氷と炎
シオン、ノア、エセル、リルカの四人は、夜明けが完全に訪れる頃、鱗月村へと戻った。村の門前で待っていたガルドとアメティストは、彼らの無事な姿を見るなり、安堵と同時に激しい動揺に包まれた。
リルカは、アメティストに抱きしめられ、再度泣き崩れた。
エセルは、アメティストの元へ歩み寄ったが、その足取りは重く、動きは緩慢だった。アメティストは、エセルの美貌が、昨夜の出来事によって深く傷ついていることを即座に理解した。アメティストは、何も尋ねず、ただ強く彼女を抱きしめた。
「よく頑張ったわね、エセル。もう大丈夫よ。」
エセルは、アメティストの温もりの中で、初めて張り詰めていた緊張が緩み、小さな声で嗚咽した。
アメティストは、ガルドに目配せし、エセルをすぐに治癒院の奥の部屋へと運び、静かに休ませた。
一方、アメティストはシオンとノアに向き合った。
「二人とも、ありがとう。あの子を助けてくれて。」
彼女は心からの感謝を述べたが、すぐに表情を険しくした。
「だけれど、何があったの?あの子の様子から想像はつくけれど。」
シオンは、ノアよりも先に口を開いた。彼の声は震えていた。
「俺が…俺が悪いんだ。こんな事に、なって。山賊に、エセルは・・・・。」
「おそらく、その身と引き換えにリルカの安全を願ったのだろうな。」
シオンは、エセルが山賊に何をされたのかを具体的に口にすることはできなかったが、ノアが彼女にしっかりと告げた。
「山賊は、リルカ殿を売買目的で拐った。エセル殿は、リルカ殿を守るために、誰が助けにくる、その時間を稼いだ。彼女の精神的疲弊は著しいが、命の危険はない」
ノアの報告は事実のみであり、彼の声には一切の感情がなかった。
シオンは、その冷徹さに耐えられなかった。
「あんたは…!エセルに何があったか、本当に分かっているのか!なぜそんなに冷静でいられる!」
シオンは、ノアがエセルを救出したという事実に感謝しつつも、エセルの心に寄り添おうとしないその態度に言いようのない怒りと嫉妬を覚えた。

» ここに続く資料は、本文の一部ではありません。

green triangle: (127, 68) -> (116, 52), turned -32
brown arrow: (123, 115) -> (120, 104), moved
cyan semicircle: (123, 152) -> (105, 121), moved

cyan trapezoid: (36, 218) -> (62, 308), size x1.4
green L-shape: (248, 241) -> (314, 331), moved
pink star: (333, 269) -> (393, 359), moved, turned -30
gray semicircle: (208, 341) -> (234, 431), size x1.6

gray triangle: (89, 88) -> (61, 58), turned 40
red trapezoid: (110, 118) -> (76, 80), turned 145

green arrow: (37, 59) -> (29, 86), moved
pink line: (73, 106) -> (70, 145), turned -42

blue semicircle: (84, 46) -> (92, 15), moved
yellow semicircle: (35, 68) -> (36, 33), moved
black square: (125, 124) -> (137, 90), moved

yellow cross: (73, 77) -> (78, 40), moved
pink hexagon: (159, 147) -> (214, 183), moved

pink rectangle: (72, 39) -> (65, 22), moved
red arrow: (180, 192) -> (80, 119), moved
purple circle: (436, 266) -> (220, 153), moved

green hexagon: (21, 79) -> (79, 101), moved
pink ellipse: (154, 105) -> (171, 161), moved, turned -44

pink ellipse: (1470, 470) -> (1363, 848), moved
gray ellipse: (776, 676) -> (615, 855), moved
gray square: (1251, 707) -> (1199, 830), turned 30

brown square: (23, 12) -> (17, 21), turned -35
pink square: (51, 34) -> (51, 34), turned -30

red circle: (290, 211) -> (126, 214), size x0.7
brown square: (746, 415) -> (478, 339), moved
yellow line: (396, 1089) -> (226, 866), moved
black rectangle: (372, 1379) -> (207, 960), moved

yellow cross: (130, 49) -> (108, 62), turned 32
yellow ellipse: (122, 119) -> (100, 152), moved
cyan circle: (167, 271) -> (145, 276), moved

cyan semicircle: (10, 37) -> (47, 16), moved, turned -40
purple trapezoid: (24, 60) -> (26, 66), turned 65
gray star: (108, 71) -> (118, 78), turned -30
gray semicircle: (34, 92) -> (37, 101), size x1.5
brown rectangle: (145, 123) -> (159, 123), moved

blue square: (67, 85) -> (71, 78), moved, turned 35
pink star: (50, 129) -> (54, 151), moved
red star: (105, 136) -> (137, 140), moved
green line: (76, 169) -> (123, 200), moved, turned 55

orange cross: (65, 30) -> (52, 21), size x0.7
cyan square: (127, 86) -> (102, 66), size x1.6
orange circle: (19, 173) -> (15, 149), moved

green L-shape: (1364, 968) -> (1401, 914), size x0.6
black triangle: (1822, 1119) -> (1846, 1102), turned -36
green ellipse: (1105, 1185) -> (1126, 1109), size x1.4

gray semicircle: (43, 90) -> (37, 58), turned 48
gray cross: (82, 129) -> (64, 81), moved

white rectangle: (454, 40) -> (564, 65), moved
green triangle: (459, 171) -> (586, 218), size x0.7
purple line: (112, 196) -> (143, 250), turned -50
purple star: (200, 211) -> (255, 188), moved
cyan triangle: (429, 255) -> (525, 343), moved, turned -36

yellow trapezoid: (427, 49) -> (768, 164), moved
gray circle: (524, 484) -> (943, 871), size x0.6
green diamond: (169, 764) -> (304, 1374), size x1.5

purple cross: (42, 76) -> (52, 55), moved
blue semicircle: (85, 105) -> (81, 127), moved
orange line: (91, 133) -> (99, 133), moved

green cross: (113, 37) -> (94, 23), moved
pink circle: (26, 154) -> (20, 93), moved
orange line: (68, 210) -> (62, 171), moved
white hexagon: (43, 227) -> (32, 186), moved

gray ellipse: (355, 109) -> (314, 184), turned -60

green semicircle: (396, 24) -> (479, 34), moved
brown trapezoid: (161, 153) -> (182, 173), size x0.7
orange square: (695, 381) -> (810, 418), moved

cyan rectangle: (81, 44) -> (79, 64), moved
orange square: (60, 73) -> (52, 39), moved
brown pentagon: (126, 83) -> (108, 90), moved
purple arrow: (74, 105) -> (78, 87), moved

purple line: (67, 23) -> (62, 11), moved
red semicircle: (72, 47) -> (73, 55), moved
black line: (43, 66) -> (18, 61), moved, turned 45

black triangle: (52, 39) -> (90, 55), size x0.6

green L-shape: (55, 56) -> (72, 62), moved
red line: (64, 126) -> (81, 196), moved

ノアは、ただシオンを見つめ返した。彼の青い瞳の奥には、シオンの感情的な爆発とは全く異なる、底の見えない静かな確信が宿っているように見えた。
ガルドが、エセルを寝かせた後、静かに治療院の広間へと戻ってきた。
「ノアさん。あなたには感謝します。ガルド、あなたは村の警備と、情報収集を徹底して。シオン、あなたは安静にして。かなり疲れている様にみえるわ。」
アメティストは、エセルの身に起こったこが不思議だった。
こうなる前に自分の主人たるノクスが黙っているはずがないからだ。
(ノクス様…あなたの番が、こんな目に遭っている。何故あなたは動かないの?)
アメティストは、一抹の不安を胸にエセルを看病するため奥に下がっていった。